WHAT THE TASK REQUIRES.
Please transcribe the entries that follow exactly as they stand, skipping each picture.

DATA SUPPLIED.
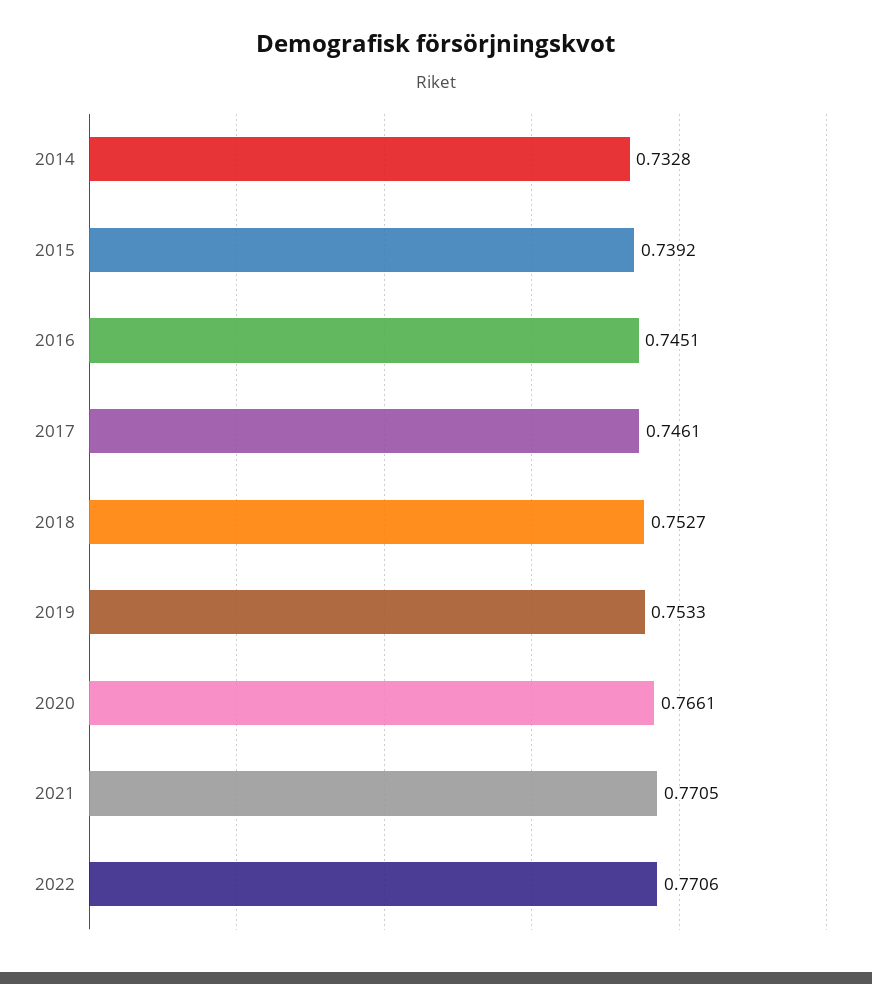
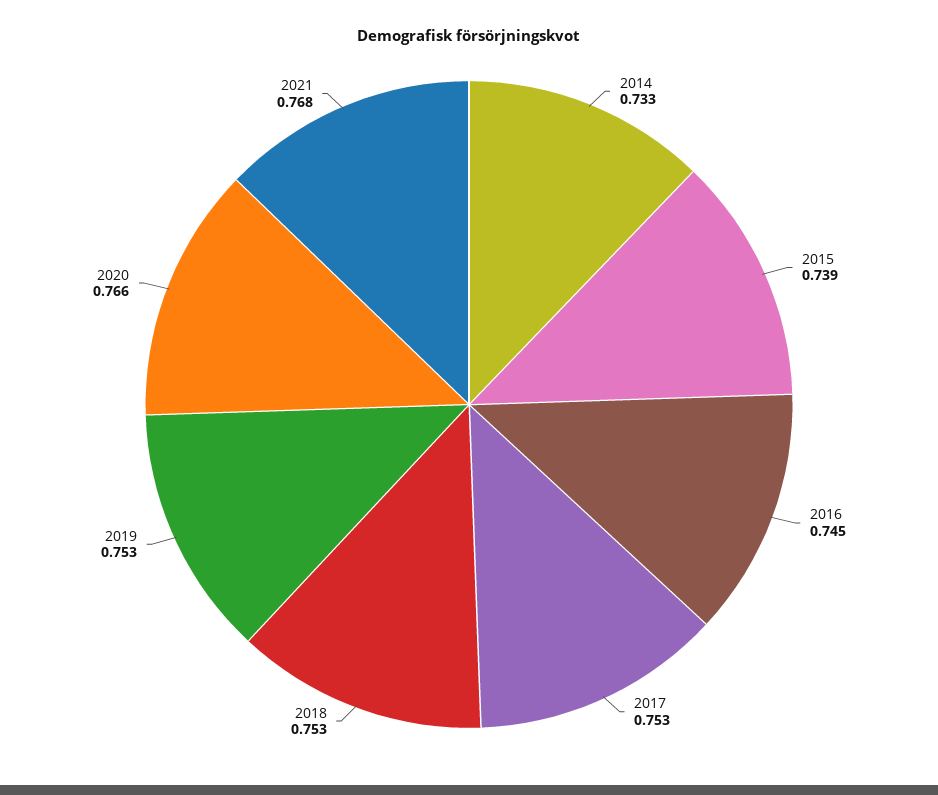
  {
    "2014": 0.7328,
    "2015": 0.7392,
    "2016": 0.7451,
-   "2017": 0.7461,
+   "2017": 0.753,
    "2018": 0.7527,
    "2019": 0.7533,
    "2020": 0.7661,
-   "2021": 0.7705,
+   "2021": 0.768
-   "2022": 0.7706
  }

SOLUTION TO THE EXERCISE.
  {
    "2014": 0.7328,
    "2015": 0.7392,
    "2016": 0.7451,
-   "2017": 0.7461,
+   "2017": 0.753,
    "2018": 0.7527,
    "2019": 0.7533,
    "2020": 0.7661,
-   "2021": 0.7705,
+   "2021": 0.768
-   "2022": 0.7706
  }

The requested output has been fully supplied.